De un tiro de gracia, el comandante
Cruz, que estaba a cargo de dicha misión, lo
mató “por traidor”, y decretó que sería expuesto
a las alimañas sobre el río y que quien
se atreviera a oponerse a ello, sufriría la misma
suerte. La noticia corrió por todas las
poblaciones cercanas al río. Los pobladores
conocían la arbitrariedad y la crueldad del comandante
Cruz.
Los rumores de que la muchacha bajaba
por el río llevaron a que la gente se asomara
y, a pesar del miedo, algunos niños le enviaban
saludos con la mano. Erguida, sintiendo
el viento en su rostro y un sobrino de ocho
años que la acompañaba remando, recibió la
luz de la mañana y vio en el cielo las aves de
rapiña que se amontonaban.
Los dos francotiradores avistaron la embarcación
a lo lejos; desde su escondite, entre
matorrales y arbustos, se alistaron con sus
fusiles a cumplir la orden dada.
Llegó ella hasta la balsa. Sobre la balsa, el
muerto tenía el rostro vuelto hacia el cielo,
la cara sucia de sangre negra. Las aves carroñeras daban vueltas en lo alto, cada vez más
abajo. Ella descendió de la barca. El agua le
llegaba a los muslos. Aseguró la embarcación
con un lazo atado a una palma de coco de la
orilla, sacó un trapo de la canasta y comenzó
a limpiar el cuerpo de su hermano. Los dos
francotiradores apuntaban calladamente y
deseaban tener una hermana, alguien que se
preocupara por sus cuerpos, ellos, que habían
visto cientos de maltratados por la guerra.
Miraron cómo el niño jugaba con el agua, esperando
una orden de la mujer, mientras ella
vestía a su hermano muerto con una sábana.

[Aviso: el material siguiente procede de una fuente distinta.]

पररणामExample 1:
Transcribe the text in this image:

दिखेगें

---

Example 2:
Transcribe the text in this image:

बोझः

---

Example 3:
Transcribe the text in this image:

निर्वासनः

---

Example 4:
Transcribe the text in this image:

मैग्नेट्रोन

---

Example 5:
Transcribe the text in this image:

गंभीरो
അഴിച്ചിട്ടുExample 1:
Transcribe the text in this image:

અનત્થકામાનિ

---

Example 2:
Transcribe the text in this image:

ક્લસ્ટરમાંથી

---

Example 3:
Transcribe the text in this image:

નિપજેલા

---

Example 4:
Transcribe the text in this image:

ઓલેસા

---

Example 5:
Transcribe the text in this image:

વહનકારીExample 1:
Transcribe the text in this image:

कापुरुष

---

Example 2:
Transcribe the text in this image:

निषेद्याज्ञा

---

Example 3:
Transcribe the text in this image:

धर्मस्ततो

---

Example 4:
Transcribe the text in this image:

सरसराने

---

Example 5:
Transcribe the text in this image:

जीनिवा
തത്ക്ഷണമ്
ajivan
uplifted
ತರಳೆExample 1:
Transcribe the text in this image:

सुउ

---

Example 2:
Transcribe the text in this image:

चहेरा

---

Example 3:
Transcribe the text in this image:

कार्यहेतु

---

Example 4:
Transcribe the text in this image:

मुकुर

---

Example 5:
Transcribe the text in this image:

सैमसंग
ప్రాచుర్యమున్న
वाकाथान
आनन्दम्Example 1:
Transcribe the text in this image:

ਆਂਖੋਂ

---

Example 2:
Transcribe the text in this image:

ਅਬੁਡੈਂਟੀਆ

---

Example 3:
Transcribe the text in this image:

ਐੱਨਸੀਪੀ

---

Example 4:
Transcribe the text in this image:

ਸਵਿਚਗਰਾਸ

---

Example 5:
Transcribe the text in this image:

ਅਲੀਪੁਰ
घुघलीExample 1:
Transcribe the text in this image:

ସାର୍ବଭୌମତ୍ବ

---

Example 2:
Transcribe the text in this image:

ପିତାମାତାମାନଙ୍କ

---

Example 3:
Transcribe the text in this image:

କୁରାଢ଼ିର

Sonó la radio: “Pájaro dos, pájaro dos:
¿Qué pasa con el objetivo?”, era la voz del comandante
Cruz, instalado a tres minutos del
lugar donde esperaba escuchar al menos un
disparo. No hubo respuesta. Los dos francotiradores
se miraron y bajaron el fusil.
Pasados algunos minutos, la muchacha
y el niño ya habían logrado mover el cuerpo,
limpiarlo y envolverlo en la sábana en el
instante en que el comandante Cruz llegó impaciente al escondite de sus subalternos.

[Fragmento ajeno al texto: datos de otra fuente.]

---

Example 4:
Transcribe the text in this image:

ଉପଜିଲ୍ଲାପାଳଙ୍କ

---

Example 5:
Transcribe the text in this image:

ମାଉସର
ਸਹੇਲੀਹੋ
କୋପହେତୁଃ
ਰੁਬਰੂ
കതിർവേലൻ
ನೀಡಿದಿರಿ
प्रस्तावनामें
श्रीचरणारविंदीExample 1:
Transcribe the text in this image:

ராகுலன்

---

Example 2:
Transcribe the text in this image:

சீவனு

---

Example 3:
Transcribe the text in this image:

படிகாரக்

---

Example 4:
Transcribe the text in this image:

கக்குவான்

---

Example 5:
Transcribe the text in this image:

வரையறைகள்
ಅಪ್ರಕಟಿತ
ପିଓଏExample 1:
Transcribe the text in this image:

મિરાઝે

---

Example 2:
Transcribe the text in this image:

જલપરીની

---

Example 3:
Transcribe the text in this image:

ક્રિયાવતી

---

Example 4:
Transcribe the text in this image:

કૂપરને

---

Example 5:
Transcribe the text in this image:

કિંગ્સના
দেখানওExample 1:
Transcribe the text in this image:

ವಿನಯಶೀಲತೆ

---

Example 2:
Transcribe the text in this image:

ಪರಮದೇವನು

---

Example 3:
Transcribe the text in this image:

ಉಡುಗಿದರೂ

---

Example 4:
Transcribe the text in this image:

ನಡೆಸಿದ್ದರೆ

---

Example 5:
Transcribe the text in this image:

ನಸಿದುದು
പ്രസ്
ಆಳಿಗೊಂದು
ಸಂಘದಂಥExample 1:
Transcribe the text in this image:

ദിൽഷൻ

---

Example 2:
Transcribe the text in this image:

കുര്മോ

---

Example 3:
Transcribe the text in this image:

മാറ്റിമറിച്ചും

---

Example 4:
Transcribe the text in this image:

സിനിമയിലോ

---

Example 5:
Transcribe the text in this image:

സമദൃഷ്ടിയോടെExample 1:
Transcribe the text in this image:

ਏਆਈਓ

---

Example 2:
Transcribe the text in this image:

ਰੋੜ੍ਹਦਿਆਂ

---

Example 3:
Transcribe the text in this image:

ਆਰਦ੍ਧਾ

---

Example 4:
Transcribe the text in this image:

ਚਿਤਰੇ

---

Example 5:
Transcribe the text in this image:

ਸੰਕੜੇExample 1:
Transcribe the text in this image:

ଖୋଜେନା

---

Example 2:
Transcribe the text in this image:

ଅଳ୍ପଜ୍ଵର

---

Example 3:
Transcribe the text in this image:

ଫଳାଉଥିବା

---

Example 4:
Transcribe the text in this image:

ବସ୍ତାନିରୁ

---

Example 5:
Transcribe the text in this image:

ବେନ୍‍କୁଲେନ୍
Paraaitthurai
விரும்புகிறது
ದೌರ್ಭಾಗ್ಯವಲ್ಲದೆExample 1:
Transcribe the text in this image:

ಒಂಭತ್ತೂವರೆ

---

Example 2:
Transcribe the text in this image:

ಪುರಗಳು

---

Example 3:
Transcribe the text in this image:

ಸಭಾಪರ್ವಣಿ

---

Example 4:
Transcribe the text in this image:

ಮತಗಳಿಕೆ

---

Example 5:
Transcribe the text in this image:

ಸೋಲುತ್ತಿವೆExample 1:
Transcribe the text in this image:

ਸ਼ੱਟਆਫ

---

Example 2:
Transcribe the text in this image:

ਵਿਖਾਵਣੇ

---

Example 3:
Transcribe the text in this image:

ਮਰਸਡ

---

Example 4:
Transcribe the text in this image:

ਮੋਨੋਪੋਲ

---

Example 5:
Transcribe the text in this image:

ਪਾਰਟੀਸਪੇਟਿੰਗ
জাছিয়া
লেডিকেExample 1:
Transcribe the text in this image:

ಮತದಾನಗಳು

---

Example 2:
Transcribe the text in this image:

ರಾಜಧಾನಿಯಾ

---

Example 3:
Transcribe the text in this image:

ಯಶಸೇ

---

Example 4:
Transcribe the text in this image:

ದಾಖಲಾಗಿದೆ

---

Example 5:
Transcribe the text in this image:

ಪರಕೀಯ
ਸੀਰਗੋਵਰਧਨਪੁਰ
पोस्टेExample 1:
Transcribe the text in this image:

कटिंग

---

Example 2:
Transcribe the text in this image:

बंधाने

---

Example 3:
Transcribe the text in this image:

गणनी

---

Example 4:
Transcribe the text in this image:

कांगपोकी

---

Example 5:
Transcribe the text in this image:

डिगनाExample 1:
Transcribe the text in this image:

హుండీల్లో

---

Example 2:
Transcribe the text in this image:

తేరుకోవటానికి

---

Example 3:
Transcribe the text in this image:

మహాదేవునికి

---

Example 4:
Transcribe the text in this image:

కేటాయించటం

Miró la escena desde los matorrales y con la
cara de un diablo en furia gritó: “Estos perros
como que se ablandaron. Ahora arreglamos”,
y montó el fusil dispuesto a cumplir con su
propia orden. Apuntó a la joven de blanco,
la puso en la mira y sonó un disparo. Cayó
el cuerpo del comandante Cruz con el cuello
roto por una bala.
“Pájaro dos, pájaro dos, qué pasó con
el objetivo, responda, pájaro dos, pájaro
dos…”, sonaba insistentemente la radio. Los
dos guerrilleros desertaron esa mañana.
Dos kilómetros río abajo las aves de rapiña tuvieron su festín.
De Escritos desde la sala. Boletín cultural y
bibliográfico de la Sala Antioquia (18). Biblioteca
Pública Piloto, Medellín, diciembre de 2008.